## [WHAT YOU WILL DO]
Copy out the entries below exactly as they stand, but only from the line containing "left knee: (227, 422)" through the line containing "left knee: (480, 270)".

[Extracted data entries]
↓
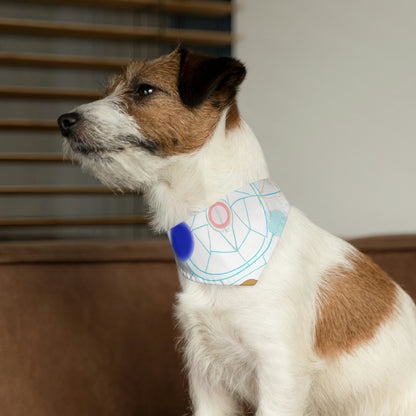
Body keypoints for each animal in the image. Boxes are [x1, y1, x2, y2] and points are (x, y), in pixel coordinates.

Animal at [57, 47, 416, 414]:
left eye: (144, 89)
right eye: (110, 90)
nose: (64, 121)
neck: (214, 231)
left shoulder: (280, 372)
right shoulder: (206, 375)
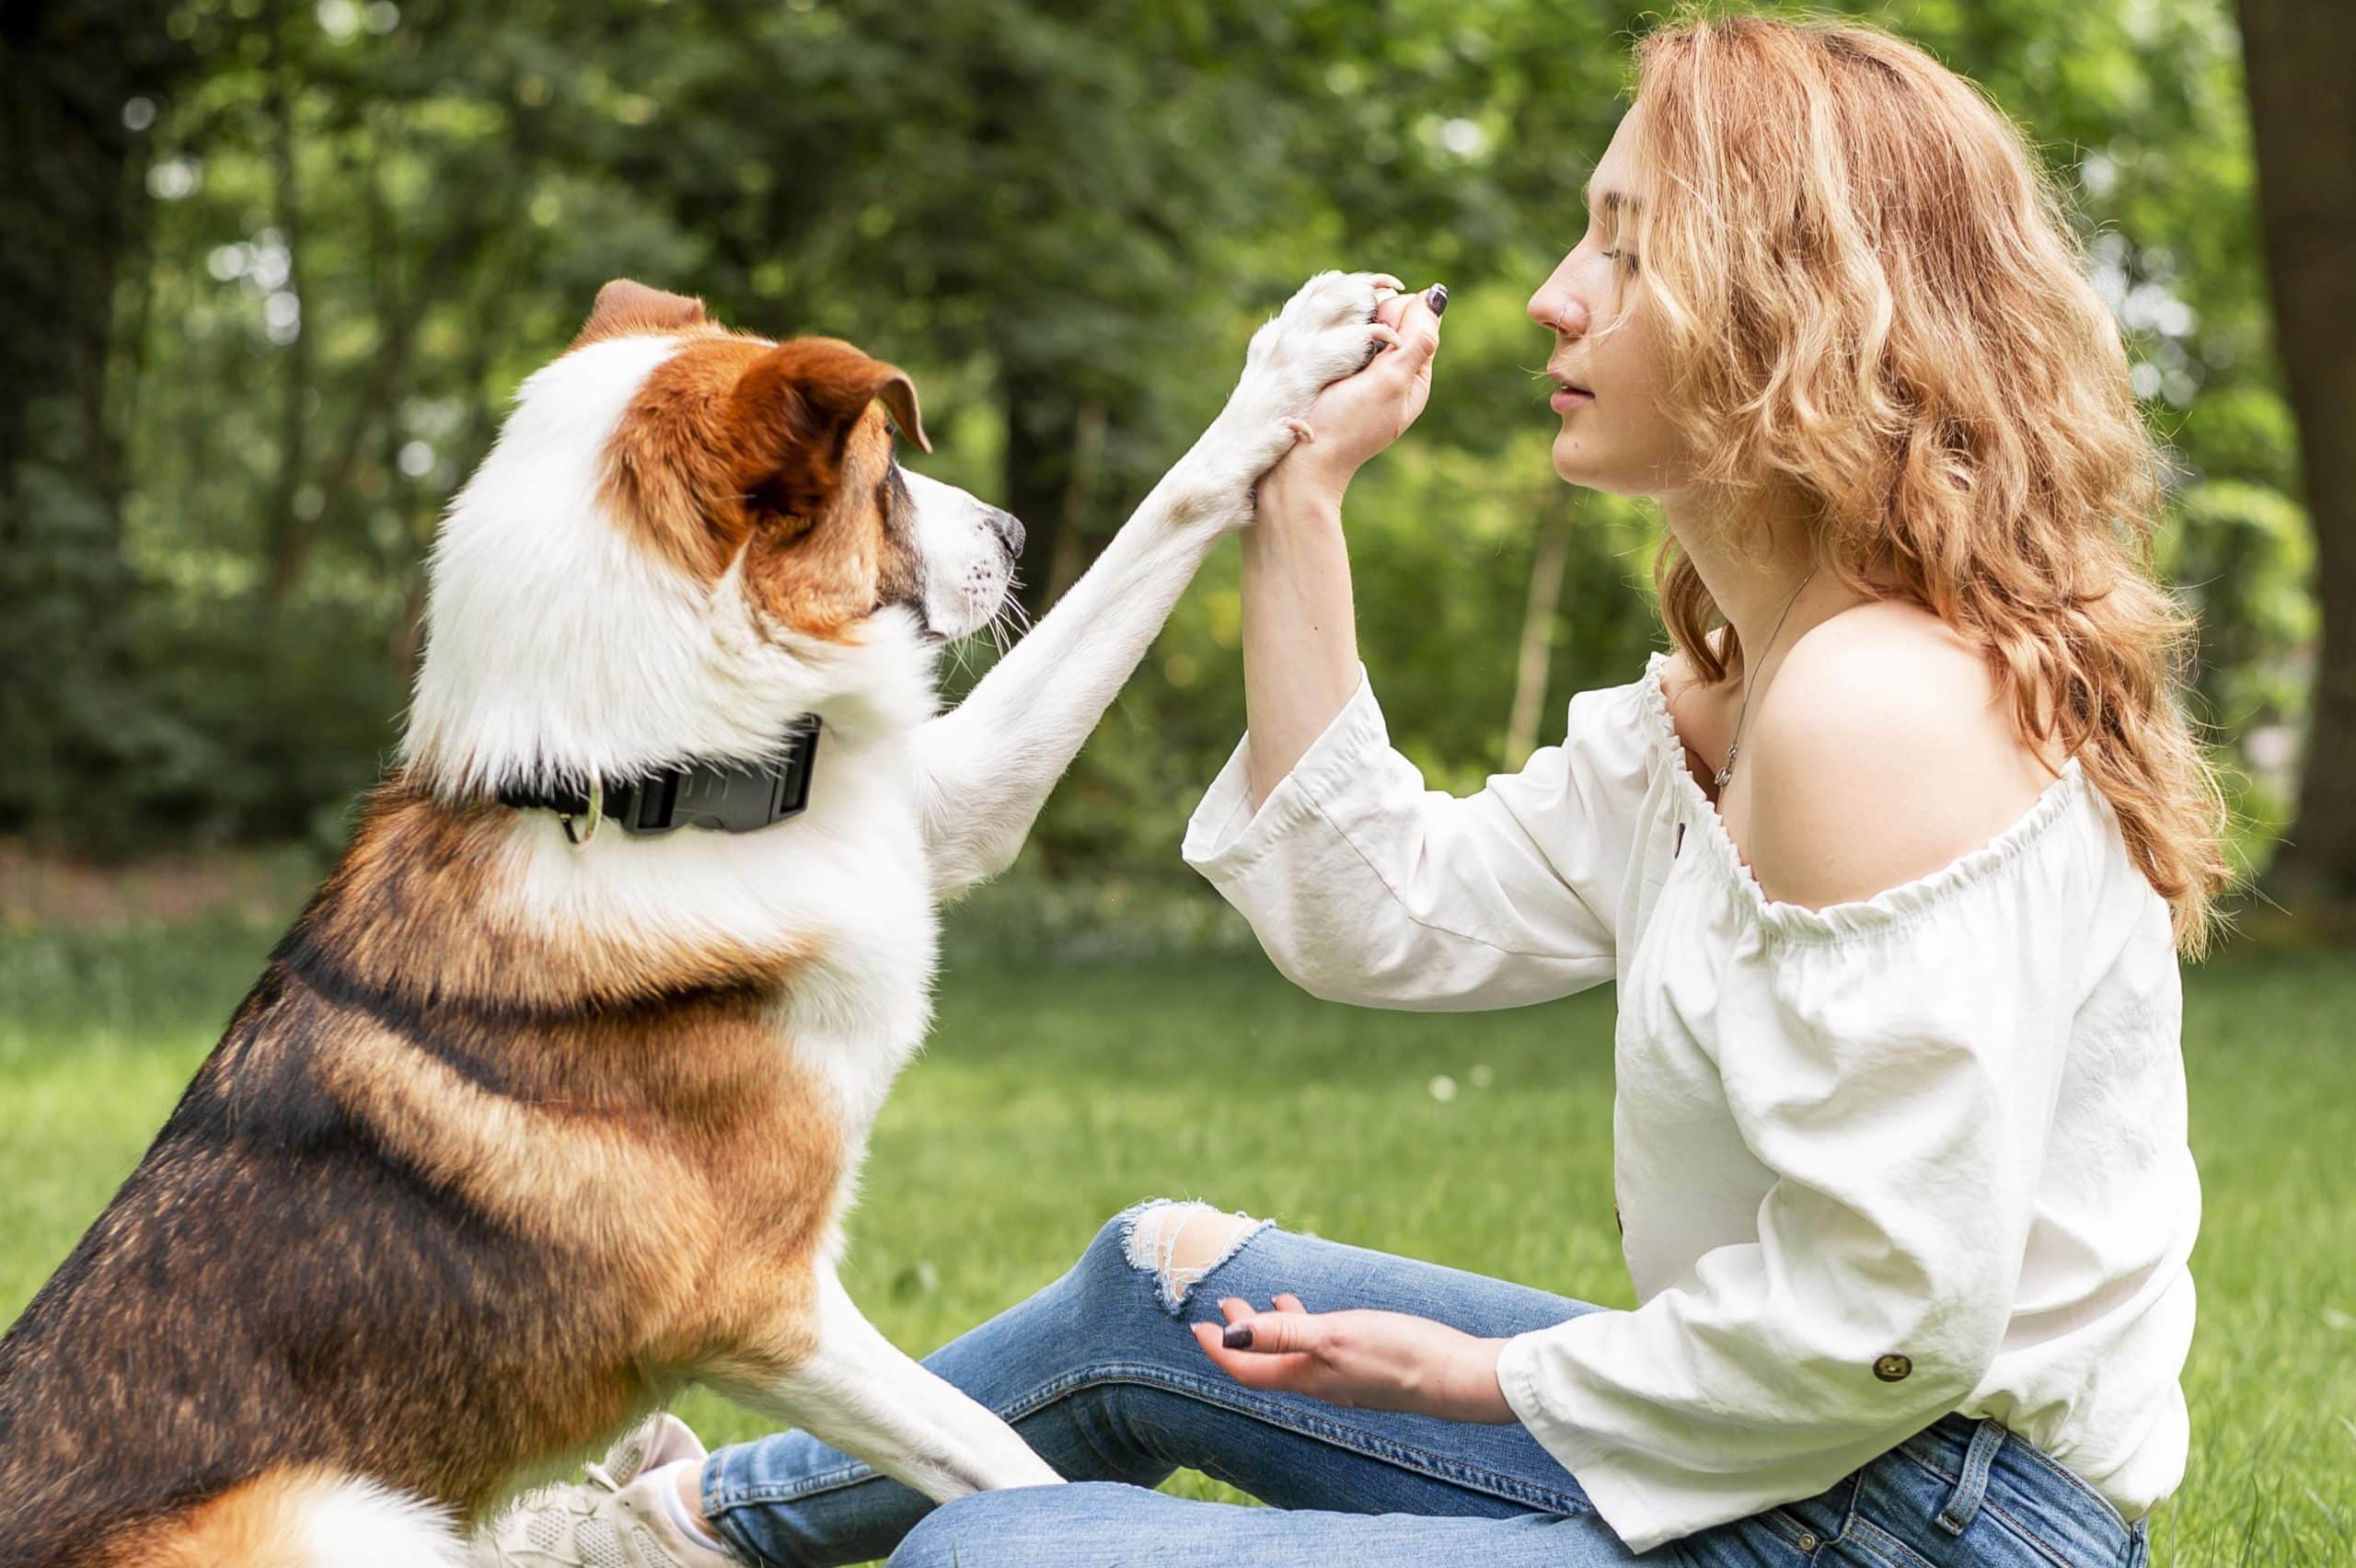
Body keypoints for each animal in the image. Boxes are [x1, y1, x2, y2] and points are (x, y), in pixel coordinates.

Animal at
↑
↓
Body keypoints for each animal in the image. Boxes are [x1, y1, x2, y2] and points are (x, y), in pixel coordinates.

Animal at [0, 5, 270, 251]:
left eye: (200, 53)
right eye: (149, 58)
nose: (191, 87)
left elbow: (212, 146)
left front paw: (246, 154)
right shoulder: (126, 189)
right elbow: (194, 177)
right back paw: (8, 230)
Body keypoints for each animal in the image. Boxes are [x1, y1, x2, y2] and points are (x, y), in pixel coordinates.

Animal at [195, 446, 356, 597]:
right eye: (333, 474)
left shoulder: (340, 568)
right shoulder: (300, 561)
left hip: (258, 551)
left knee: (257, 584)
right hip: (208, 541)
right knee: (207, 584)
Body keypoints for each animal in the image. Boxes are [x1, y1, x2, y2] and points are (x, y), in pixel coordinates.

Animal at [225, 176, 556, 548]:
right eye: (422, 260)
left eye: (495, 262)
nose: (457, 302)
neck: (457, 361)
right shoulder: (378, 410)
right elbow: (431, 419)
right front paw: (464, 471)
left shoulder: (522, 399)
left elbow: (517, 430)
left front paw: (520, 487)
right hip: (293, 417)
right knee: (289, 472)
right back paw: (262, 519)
↑
↓
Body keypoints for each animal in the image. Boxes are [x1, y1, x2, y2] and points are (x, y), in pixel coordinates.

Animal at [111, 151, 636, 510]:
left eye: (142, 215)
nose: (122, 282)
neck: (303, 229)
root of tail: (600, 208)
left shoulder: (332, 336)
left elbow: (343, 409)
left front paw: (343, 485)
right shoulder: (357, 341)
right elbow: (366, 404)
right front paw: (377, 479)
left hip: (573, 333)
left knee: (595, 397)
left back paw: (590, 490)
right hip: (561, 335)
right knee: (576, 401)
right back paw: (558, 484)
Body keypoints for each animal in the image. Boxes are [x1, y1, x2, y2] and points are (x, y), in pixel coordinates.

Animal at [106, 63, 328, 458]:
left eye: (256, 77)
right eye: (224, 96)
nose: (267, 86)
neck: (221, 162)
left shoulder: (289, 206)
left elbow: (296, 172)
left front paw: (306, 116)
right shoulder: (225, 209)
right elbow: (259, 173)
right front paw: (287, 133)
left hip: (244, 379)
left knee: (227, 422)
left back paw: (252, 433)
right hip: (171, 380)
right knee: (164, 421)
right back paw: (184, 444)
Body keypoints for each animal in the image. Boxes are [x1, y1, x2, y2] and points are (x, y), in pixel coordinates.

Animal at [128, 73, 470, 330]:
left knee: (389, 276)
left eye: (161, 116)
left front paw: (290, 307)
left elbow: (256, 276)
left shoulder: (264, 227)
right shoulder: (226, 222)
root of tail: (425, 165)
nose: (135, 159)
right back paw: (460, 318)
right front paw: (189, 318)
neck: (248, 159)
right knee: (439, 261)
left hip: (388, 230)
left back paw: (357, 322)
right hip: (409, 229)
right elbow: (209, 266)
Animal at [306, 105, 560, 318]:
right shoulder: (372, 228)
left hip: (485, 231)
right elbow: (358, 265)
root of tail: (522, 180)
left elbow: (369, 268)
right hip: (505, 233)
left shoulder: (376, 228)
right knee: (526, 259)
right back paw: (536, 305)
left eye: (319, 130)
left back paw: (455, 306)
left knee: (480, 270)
↑
## [EXERCISE SOLUTION]
left knee: (227, 422)
left back paw: (252, 433)
right hip: (171, 380)
right knee: (164, 421)
right back paw: (184, 444)
Body keypoints for each animal in the image. Boxes are [x1, y1, x2, y2] and points are (x, y), in pixel coordinates.

Animal at [128, 73, 470, 330]:
left knee: (389, 276)
left eye: (161, 116)
left front paw: (290, 307)
left elbow: (256, 276)
left shoulder: (264, 227)
right shoulder: (226, 222)
root of tail: (425, 165)
nose: (135, 159)
right back paw: (460, 318)
right front paw: (189, 318)
neck: (248, 159)
right knee: (439, 261)
left hip: (388, 230)
left back paw: (357, 322)
right hip: (409, 229)
right elbow: (209, 266)
Animal at [306, 105, 560, 318]:
right shoulder: (372, 228)
left hip: (485, 231)
right elbow: (358, 265)
root of tail: (522, 180)
left elbow: (369, 268)
right hip: (505, 233)
left shoulder: (376, 228)
right knee: (526, 259)
right back paw: (536, 305)
left eye: (319, 130)
left back paw: (455, 306)
left knee: (480, 270)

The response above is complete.